→ **Text**
****************************************

Beyond those who attribute epoch-defining properties to digital technologies, there are a number of other arguments worth noting when it comes to the place and status of the nation in a digital age. Many have pointed to the impact of the growing mobility of human populations in challenging national frameworks of meaning and practice (Karim 2003; Rantanen 2005). The primary focus has been on diasporic groups, who live in one country but maintain relations with another through family and/or cultural links, using a growing range of communication technologies (satellite television, mobile phones, email, VoIP). A number of brief points are worth making, here. First, as studies of ‘long-distance nationalism’ (Fuglerud 1999) have argued, such groups may use media to actively promote national allegiances and priorities rather than undermine them. Second, while diasporic media do, of course, contribute to the growing complexity of many media landscapes their impact is often negligible beyond the communities that support them. Third, while they are seen to generate ‘critical distance’ among users (Aksoy & Robins 2003), the challenge they represent to national frameworks is not always clear given that they often continue to define themselves in national terms (Boczkowski 1999; Poblocki 2001; Miller & Slater 2000).

****************************************

→ **Short problem**
In the text on the nation in a digital age, which communication technologies do diasporic groups use to maintain links with another country?

→ **Provided material**
****************************************

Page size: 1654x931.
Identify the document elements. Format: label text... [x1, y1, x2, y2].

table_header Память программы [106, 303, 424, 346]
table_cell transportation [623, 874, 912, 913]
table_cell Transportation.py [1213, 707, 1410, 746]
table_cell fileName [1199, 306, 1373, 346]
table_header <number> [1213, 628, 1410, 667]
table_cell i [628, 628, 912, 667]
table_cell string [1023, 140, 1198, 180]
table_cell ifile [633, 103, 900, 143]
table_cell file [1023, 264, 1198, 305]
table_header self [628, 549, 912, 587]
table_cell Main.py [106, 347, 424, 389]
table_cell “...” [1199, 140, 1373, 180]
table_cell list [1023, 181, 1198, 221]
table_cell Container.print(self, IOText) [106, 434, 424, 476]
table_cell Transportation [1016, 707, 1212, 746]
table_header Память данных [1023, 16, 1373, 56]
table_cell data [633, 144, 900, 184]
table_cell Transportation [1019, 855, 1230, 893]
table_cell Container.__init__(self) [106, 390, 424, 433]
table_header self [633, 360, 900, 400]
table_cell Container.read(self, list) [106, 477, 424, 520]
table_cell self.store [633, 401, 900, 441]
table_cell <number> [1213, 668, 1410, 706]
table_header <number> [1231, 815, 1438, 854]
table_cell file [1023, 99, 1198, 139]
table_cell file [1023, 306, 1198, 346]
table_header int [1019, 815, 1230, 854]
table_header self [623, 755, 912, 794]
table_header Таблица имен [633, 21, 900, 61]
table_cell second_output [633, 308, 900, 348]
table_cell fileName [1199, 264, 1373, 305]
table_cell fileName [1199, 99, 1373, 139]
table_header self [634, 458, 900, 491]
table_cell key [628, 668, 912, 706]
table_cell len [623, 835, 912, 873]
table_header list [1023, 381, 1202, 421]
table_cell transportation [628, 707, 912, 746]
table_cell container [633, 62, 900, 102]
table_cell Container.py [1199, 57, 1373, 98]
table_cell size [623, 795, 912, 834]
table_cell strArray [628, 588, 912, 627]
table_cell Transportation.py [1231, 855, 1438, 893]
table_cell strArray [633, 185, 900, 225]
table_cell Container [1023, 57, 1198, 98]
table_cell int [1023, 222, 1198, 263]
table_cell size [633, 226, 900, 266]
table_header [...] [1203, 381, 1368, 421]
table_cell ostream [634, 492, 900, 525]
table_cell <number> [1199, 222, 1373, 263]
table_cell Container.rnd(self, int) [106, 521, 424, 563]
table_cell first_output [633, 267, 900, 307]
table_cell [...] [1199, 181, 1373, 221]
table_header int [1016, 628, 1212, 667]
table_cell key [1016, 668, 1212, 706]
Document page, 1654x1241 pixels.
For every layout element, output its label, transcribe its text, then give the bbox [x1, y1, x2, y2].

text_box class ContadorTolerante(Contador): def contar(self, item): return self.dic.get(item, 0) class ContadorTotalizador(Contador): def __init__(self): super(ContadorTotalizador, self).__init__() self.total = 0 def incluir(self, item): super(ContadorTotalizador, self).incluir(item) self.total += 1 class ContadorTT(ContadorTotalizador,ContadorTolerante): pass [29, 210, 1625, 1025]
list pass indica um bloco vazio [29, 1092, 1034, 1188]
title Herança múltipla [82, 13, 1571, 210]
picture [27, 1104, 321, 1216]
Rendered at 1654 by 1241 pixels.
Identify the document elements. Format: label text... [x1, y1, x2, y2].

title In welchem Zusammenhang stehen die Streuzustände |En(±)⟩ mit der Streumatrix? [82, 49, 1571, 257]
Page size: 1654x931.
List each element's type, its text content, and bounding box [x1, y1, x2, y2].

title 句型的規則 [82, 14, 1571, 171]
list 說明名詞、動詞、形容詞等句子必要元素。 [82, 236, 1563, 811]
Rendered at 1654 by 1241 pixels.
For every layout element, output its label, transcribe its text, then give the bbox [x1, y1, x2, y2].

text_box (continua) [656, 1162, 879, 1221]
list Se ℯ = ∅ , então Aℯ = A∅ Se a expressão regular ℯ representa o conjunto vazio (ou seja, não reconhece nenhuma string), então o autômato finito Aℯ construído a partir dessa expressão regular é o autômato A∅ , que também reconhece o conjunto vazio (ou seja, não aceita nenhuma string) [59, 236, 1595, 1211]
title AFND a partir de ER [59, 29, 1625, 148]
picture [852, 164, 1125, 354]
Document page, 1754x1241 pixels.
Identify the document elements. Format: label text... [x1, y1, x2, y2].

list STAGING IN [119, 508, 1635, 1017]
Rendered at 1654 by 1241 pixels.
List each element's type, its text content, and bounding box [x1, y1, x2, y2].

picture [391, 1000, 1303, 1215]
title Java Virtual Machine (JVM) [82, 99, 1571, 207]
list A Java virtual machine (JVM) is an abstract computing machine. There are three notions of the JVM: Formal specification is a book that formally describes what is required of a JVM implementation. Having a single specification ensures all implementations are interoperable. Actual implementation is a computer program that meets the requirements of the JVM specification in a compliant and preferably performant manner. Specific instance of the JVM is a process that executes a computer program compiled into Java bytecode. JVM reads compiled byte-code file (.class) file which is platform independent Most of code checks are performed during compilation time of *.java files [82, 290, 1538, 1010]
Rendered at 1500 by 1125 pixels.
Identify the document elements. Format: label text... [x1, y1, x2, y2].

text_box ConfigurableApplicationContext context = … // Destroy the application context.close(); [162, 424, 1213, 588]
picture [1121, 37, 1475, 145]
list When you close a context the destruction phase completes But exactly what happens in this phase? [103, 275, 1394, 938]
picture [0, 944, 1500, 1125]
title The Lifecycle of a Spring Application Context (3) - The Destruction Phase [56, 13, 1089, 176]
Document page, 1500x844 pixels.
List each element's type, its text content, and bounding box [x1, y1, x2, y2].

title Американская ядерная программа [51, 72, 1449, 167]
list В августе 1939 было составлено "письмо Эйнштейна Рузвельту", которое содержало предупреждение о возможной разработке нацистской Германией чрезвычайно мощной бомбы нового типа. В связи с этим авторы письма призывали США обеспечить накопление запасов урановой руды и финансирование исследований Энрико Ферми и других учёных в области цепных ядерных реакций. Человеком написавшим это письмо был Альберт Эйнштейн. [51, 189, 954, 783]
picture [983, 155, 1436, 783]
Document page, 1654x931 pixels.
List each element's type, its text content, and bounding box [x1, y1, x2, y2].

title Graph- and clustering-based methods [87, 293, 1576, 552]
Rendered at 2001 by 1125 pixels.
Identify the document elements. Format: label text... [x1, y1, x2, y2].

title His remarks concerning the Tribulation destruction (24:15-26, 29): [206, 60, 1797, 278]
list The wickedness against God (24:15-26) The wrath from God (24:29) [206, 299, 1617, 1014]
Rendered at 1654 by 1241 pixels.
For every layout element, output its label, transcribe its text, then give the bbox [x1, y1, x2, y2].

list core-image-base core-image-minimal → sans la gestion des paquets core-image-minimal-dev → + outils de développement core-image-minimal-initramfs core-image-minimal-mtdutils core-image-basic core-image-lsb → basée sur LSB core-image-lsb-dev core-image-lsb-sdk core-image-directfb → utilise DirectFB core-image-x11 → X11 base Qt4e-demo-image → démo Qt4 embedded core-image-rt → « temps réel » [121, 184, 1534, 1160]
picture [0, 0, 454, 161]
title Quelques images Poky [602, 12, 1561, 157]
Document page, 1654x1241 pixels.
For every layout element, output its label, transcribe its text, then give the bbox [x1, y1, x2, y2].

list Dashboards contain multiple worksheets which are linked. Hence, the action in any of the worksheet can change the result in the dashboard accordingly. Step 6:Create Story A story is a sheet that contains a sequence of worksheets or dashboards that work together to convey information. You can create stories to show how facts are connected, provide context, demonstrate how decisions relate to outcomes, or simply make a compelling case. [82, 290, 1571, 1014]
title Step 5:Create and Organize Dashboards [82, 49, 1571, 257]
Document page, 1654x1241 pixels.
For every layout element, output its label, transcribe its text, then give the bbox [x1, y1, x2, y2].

****************************************

→ **Exercise solution**
Satellite television, mobile phones, email, and VoIP.